TO BE DONE:
Write the next part of the R forum thread about the Friedman test error, starting right after its final line.

[Begin SOURCE EXTRACT]

I am attempting to run a friedman test on ordinal data in R and am getting errors. The data can be found here on dropbox https://www.dropbox.com/s/gh8crh18y1ueriy/seltoutput.xlsx?dl=0.
As a description of the data:
group1: group assignments, 2 levels
time1: time points, 2 levels
loameasure: ordinal data, 5 levels
distmeasure: continuous data
vectemp: participant IDs
After importing the data I run the following to correctly format:
selt$loameasure<-factor(selt$loameasure)
selt$distmeasure<-as.numeric(selt$distmeasure)
selt$time1<-factor(selt$time1)
Then I run:
friedman_test(formula = loameasure ~ time1 | vectemp, data = selt)
Then I get the error:
Error in friedman.test.default(c(3L, 2L, 3L, 2L, 2L, 5L, 2L, 1L, 3L, 4L, :
not an unreplicated complete block design
I thought that loameasure and time1 had to be factors but I did try them as numeric and I get a similar error:
Error in friedman.test.default(c(3, 2, 3, 2, 2, 5, 2, 1, 3, 4, 2, 2, 4, :
not an unreplicated complete block design
I've been playing around with this for days and haven't been able to figure out what my problem is. I would love some assistance! Thank you in advance!
As far as I can anticipate a Friedman test is not appropriate in your situation. I would suggest to perform a two-way ANOVA test for unbalanced designs with Type-III sums of square method.
The assumptions of Normality of residuals and homogenity are given.
I have tried to guide you how to perform the test and the meaning of some steps. It is not complete (lacking of interpretation etc..) But this should be a begin and direction for you.
We want to know if loameasure depends on group1 and time1
We will perform a two-way anova with two factors
Dependent variable: loameasure
Independent variable: group1 and time1
library(readxl)
# load your data
df <- read_excel("C:/Users/coding/Downloads/seltoutput.xlsx",
col_types = c("numeric", "numeric", "numeric"))
# Prepare data
# group1 to factor
df$group1 <- factor(df$group1,
levels = c(0, 1),
labels = c("Group_0", "Group_1"))
# time1 to factor
df$time1 <- factor(df$time1,
levels = c(1, 2),
labels = c("Time_1", "Time_2"))
----------------------------------------------------------------------------
# Visualize
library("ggpubr")
ggboxplot(df, x = "time1", y = "loameasure", color = "group1",
palette = c("#00AFBB", "#E7B800"))

[End SOURCE EXTRACT]
[Begin DATA LINES]

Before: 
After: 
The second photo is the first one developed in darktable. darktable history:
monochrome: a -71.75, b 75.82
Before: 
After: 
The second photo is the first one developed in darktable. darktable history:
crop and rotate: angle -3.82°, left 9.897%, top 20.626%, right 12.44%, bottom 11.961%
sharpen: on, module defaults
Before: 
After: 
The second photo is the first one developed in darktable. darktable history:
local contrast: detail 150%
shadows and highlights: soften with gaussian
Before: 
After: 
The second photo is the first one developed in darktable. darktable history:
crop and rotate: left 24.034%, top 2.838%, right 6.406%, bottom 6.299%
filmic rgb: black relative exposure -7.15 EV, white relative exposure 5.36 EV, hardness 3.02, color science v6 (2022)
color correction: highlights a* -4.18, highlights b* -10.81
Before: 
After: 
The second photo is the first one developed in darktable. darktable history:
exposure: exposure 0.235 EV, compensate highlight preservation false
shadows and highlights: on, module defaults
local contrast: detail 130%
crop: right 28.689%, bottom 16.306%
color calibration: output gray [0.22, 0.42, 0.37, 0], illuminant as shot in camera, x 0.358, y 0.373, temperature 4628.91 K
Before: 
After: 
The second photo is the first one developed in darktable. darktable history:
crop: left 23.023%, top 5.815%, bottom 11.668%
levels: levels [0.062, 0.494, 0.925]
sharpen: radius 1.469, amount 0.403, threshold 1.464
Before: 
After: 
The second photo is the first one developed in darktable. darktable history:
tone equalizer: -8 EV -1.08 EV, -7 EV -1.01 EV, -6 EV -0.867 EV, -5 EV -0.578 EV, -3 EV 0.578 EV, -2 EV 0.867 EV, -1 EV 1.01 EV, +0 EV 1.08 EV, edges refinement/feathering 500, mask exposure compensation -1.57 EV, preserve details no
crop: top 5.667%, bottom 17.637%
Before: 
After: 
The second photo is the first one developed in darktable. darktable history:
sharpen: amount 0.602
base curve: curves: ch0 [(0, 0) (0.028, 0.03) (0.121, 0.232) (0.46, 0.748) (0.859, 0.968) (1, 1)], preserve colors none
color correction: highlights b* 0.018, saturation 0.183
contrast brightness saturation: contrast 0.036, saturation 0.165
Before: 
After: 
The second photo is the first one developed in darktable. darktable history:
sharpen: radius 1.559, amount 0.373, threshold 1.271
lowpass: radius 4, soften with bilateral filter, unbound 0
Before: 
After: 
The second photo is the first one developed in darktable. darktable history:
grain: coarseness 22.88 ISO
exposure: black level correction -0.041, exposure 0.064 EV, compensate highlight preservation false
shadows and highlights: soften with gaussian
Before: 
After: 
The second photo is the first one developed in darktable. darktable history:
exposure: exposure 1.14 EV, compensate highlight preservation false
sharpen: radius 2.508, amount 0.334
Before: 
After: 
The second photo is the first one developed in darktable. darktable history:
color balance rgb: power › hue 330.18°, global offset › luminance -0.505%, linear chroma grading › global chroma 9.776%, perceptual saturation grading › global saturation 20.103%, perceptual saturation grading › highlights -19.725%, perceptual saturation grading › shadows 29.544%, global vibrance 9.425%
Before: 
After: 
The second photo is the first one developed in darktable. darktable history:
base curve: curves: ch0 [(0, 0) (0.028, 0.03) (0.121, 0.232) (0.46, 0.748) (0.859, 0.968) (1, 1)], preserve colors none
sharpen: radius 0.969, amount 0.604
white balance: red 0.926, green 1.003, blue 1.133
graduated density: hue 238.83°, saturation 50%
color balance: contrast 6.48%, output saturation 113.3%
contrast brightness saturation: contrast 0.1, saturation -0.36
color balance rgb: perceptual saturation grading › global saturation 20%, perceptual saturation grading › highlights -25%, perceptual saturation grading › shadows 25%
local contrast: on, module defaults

[End DATA LINES]

WRITTEN REPLY:
ggline(df, x = "time1", y = "loameasure", color = "group1",
add = c("mean_se", "dotplot"),
palette = c("#00AFBB", "#E7B800"))
-----------------------------------------------------------------------------
# first decide if balanced or unbalnced design
table(df$group1, df$time1)
# Output
# Time_1 Time_2
# Group_0 20 20
# Group_1 29 29
# Here it is a unbalance design
# An unbalanced design has unequal numbers of subjects in each group!
## We will perform two-way ANOVA test in R for unbalanced designs !!!!!!!!!!!
# The recommended method are the Type-III sums of squares.
# you need `car` package
library(car)
# Our 2 way anova of unbalanced design (SS Type-III)
df_anova <- aov(loameasure ~ group1 * time1, data = df)
Anova(df_anova, type = "III")
## Output
# Anova Table (Type III tests)
# Response: loameasure
# Sum Sq Df F value Pr(>F)
# (Intercept) 120.050 1 83.9312 1.116e-14 ***
# group1 0.700 1 0.4891 0.48607
# time1 62.500 1 43.6960 2.301e-09 ***
# group1:time1 5.716 1 3.9963 0.04849 *
# Residuals 134.452 94
# ---
# Signif. codes: 0 ‘***’ 0.001 ‘**’ 0.01 ‘*’ 0.05 ‘.’ 0.1 ‘ ’ 1
# Nomrality check ---------------------------------------------------------
# call residuals (difference between each indivdual and their group1/time1 combination mean)
res <- df_anova$residuals
# Histogram of residuals: Residuals should be normally distributed
hist(res,main="Histogram of residuals", xlab = "Residuals")
# # Extract the residuals
# Run Shapiro-Wilk test
shapiro.test(x = res )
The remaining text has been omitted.